= AIM =
Rewrite the material below with every "Document page" changed to "Rendered page" and nothing else altered. Leave the pictures out of your answer.

= DATASET EXTRACT =
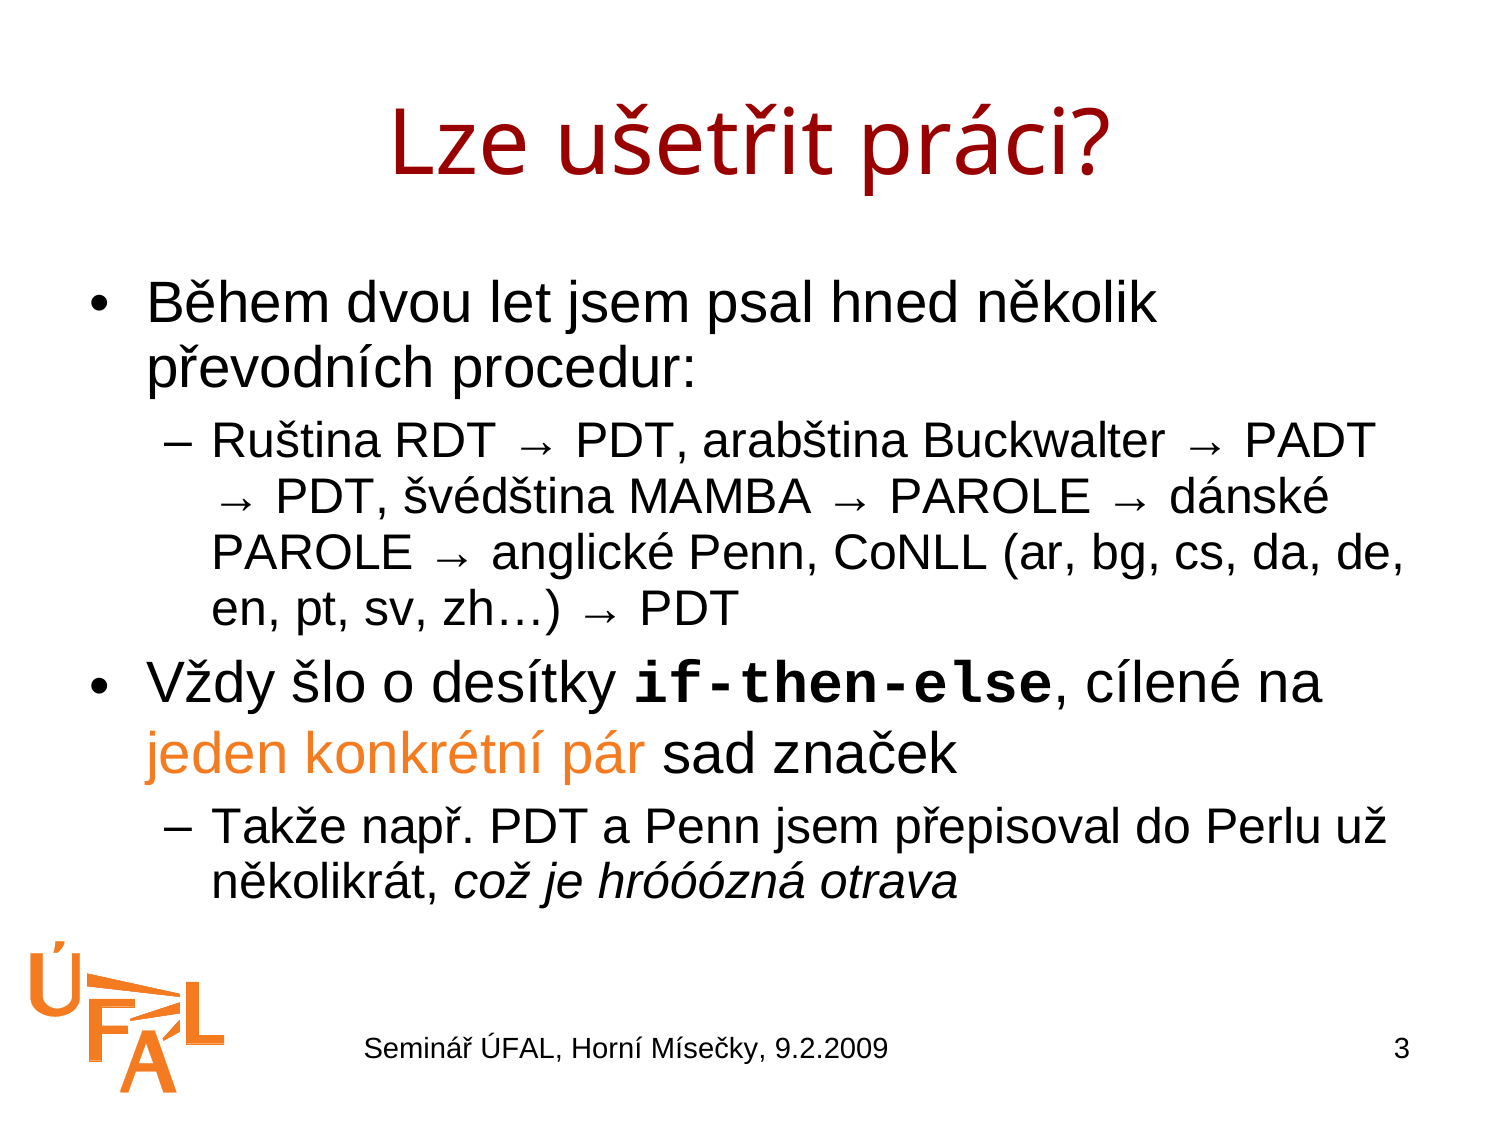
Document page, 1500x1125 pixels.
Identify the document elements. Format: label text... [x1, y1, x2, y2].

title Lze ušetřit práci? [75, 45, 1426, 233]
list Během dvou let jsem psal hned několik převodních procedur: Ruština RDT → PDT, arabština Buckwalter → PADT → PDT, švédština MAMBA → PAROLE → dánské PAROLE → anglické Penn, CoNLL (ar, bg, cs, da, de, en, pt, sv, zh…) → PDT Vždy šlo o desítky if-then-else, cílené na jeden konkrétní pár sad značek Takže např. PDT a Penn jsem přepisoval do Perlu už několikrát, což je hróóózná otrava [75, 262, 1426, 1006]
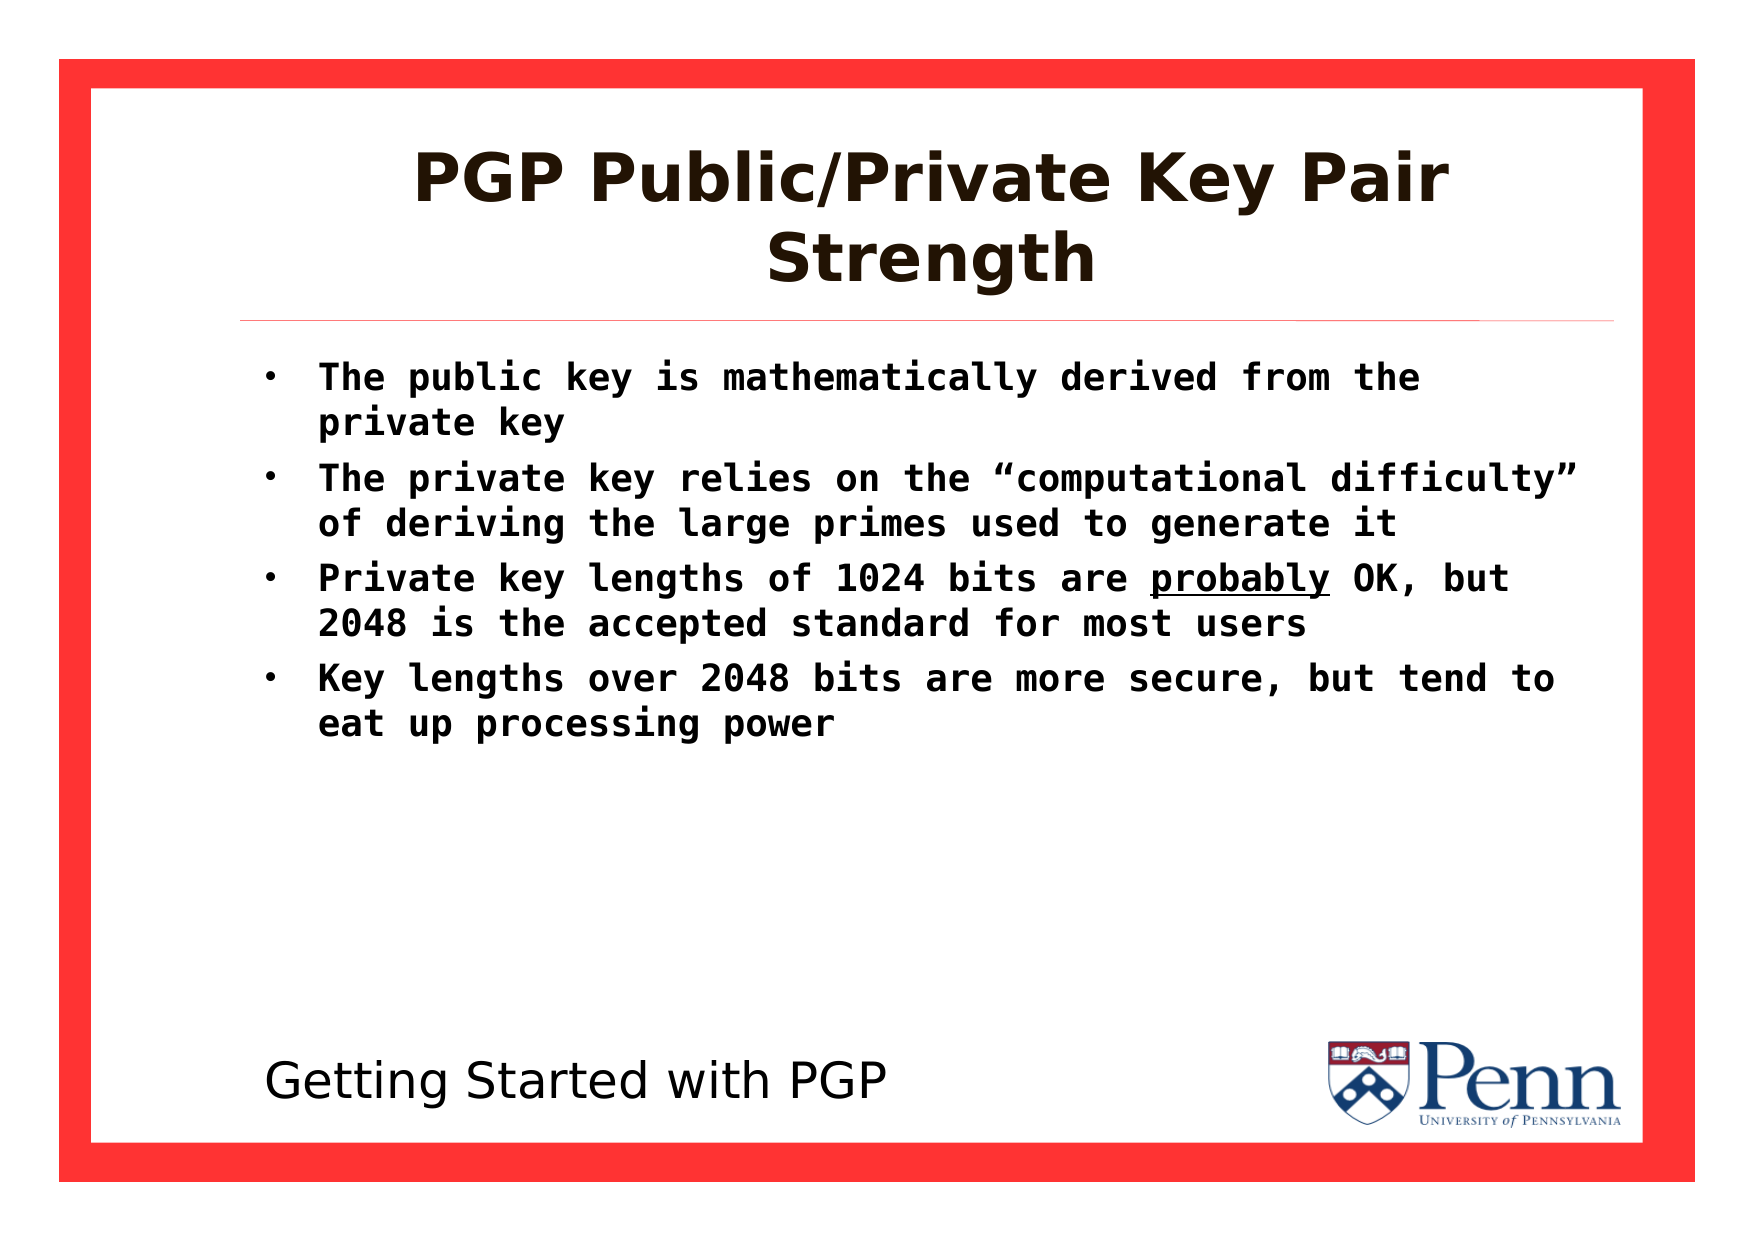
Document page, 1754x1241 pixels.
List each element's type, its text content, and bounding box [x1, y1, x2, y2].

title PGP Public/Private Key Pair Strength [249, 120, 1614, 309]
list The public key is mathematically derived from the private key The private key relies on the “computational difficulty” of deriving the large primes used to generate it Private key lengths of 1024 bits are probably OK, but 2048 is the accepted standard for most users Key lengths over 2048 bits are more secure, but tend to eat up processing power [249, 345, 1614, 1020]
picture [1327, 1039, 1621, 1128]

= WRITTEN ANSWER =
Rendered page, 1500x1125 pixels.
Identify the document elements. Format: label text... [x1, y1, x2, y2].

title Lze ušetřit práci? [75, 45, 1426, 233]
list Během dvou let jsem psal hned několik převodních procedur: Ruština RDT → PDT, arabština Buckwalter → PADT → PDT, švédština MAMBA → PAROLE → dánské PAROLE → anglické Penn, CoNLL (ar, bg, cs, da, de, en, pt, sv, zh…) → PDT Vždy šlo o desítky if-then-else, cílené na jeden konkrétní pár sad značek Takže např. PDT a Penn jsem přepisoval do Perlu už několikrát, což je hróóózná otrava [75, 262, 1426, 1006]
Rendered page, 1754x1241 pixels.
List each element's type, its text content, and bounding box [x1, y1, x2, y2].

title PGP Public/Private Key Pair Strength [249, 120, 1614, 309]
list The public key is mathematically derived from the private key The private key relies on the “computational difficulty” of deriving the large primes used to generate it Private key lengths of 1024 bits are probably OK, but 2048 is the accepted standard for most users Key lengths over 2048 bits are more secure, but tend to eat up processing power [249, 345, 1614, 1020]
picture [1327, 1039, 1621, 1128]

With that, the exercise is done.